Sakshi experiences the ordeal Sunaini went through in a series of harrowing experiences. In the final moments, before being made to self-harm her baby by Sunaini, she makes an oath to tell everyone of the ordeal that Sunaini went through if the ghost lets her go instead of repeating the same torment on the new wives. Sakshi survives the three days and in the morning when Devi, the driver and Hemant come, she refuses to leave without revealing the story.

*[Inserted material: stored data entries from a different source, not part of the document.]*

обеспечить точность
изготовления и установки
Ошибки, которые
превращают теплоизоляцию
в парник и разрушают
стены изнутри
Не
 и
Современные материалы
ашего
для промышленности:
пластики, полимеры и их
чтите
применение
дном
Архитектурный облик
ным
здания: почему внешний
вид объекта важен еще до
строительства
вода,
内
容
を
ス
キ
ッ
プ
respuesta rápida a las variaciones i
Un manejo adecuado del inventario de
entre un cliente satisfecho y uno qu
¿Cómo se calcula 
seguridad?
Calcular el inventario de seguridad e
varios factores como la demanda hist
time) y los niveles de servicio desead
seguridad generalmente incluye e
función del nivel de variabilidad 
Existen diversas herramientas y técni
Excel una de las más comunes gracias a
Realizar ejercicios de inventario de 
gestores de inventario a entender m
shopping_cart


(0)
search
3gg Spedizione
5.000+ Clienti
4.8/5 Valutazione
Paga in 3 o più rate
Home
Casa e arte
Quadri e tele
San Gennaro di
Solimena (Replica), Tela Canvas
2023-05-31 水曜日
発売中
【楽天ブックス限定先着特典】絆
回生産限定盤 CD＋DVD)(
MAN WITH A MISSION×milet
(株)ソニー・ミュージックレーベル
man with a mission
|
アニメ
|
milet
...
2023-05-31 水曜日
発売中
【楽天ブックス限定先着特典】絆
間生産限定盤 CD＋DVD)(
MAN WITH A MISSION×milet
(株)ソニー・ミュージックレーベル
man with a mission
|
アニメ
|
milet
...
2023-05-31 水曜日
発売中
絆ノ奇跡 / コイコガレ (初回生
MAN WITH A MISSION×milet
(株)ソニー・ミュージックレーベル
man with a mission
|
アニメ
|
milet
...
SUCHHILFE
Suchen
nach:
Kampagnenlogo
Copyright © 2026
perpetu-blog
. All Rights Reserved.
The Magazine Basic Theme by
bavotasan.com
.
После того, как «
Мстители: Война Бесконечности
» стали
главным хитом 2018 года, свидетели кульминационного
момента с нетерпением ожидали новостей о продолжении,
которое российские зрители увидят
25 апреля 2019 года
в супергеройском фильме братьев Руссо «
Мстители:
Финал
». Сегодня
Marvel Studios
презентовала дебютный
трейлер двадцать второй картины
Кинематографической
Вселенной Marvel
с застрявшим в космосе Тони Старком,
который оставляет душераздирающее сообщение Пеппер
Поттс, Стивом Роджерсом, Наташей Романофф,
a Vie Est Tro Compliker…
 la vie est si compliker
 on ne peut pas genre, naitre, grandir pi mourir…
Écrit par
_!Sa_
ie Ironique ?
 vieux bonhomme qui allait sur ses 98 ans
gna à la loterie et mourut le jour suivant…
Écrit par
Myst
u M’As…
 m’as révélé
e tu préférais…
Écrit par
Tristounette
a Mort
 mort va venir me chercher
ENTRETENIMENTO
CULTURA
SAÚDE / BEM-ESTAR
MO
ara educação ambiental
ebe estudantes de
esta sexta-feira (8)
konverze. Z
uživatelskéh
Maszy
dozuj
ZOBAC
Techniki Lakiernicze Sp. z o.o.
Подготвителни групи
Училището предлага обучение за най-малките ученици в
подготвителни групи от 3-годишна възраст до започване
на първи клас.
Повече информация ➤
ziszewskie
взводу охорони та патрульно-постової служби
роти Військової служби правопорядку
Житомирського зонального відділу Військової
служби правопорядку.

Hemant is revealed to be Rajbir, who killed his previous two wives because he was afraid they would tell people about the murders in the village. He spared Rani because she swore to stay silent. As Rajbir goes to attack Sakshi from behind, Rani kills him, Devi, and Kajla using a cleaver. Sakshi walks away from the village house, through the sugarcane field in the direction given by the three ghost children. She is joined by Rani.

==Cast==
- Nushrratt Bharuccha as Sakshi
- Mita Vashisht as Bhanno Devi, Kajla's wife
- Pallavi Ajay as Rani, Rajbir's third wife
- Yaaneea Bharadwaj as Sunaini
- Rajesh Jais as Kajla
- Saurabh Goyal as Rajbir/Hemant
- Gracy Goswami as a Small girl

==Production==
The principal photography began on 25 November 2020 in Madhya Pradesh. The film was wrapped up in December 2020.

==Reception==

It generally received positive reviews from critics and mixed reviews from audiences, praising the performance of Nusrat Bharucha but criticising the horror scenes. However, Rohan Naahar of The Indian Express wrote that though "the film is a surprisingly well-made horror picture that actually respects the genre, but loses its way so tragically in its final moments" and turn it "into a message movie." Concluding the review, Rohan asks a question to the director, "Does Furia [(director)] think that potential baby-killers are watching his film? Does he expect Chhorii to change their mind about killing babies?"

==Sequel==
In December 2021, the sequel Chhorii 2 was officially confirmed by makers of film. It will feature Nushrratt Bharuccha and Soha Ali Khan in leading roles.

The sequel was released on Amazon Prime Video on 11 April 2025.